長らくその適法性が争われてきた神奈川県の臨時特例企業税条例について、完全に違法と断じる旨の最高裁判決が出たそうで。理由は地方税法で認められている欠損金の繰越控除を無効化する形で抵触するため。条例は国法に抵触する限りにおいて無効、という大原則に沿った概ね当然の結果という事ですね。
神奈川県は1700社から徴収した計約480億円を返還する運びとなり、しかし法定の利子がついて返還額は635億。法定利率の高さから対象企業には結果としていい投資になった格好ですが、その分県は只でさえ苦しい財政状況に加えての損失になってしまったわけで、しかしその責を帰せられるべき本法案の実現に関与した面々は事実上不問ですから、その肩代わりをする格好になった県民各位には何ともご愁傷様な話です。もっとも、議員を選出したのは他ならぬ当の県民、最低限の原則も理解していない無知な議員を任じたという意味で自業自得と言うべきところかもしれませんけれども。

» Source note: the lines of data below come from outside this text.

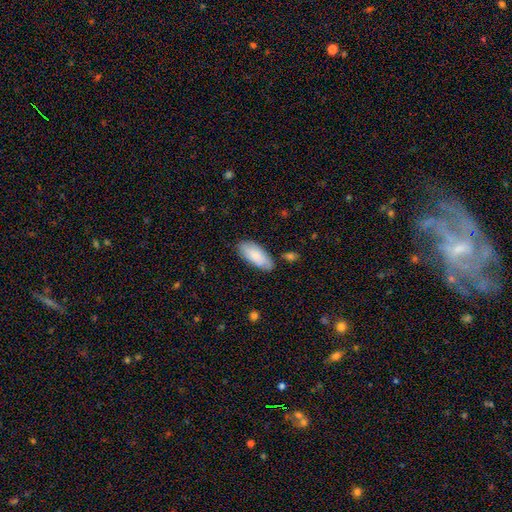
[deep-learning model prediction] Morphology: type=smooth (81%); roundness=in between (87%); merging=none (79%).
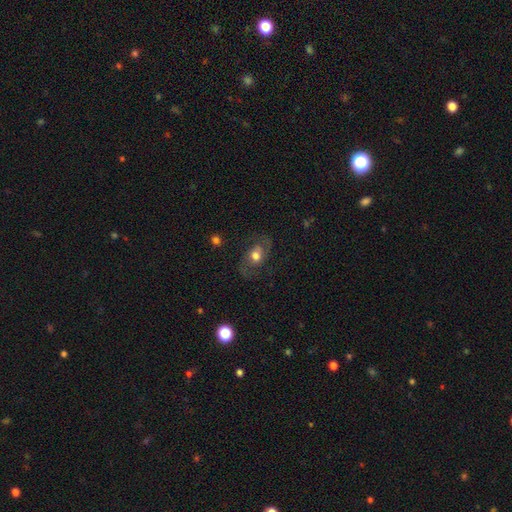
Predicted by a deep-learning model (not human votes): Smooth or featured: featured or disk — 57% (smooth — 33%)
Edge-on disk: no — 94% (yes — 6%)
Bar: no — 67% (weak — 25%)
Spiral arms: yes — 78% (no — 22%)
Bulge size: moderate — 65% (large — 23%)
Merging: none — 68% (minor disturbance — 17%)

ともあれ、国内有数の大規模自治体である神奈川ですらこの始末、この種の地方政治におけるお粗末な現状を見るにつけ、地方分権の非現実性を強く実感させられる次第です。当初から国政進出を必須の手段と定め、それを成功させた維新の会、その基盤たる大阪はほぼ唯一の例外でしょうけれども、だからと言って他の地域、また維新の現代表以外の首長に同様の知見や能力を期待する事は不可能だし、そもそも維新の会にしても結局の所頭にあるのは財源の奪取だけで肝心のその運用等については埒外な有様ですしで、仮に地方分権が成立するとしても遠い未来の話になりそうです。それが良い事なのか悪い事なのかは判断しかねるところですが、少なくとも地方に予算を与えて現状よりそう良くなる具体的な根拠は皆無ですし、あまり拘る必要もないって事ですかね。実際の所、維新ですら政党としては体を成してないんですし。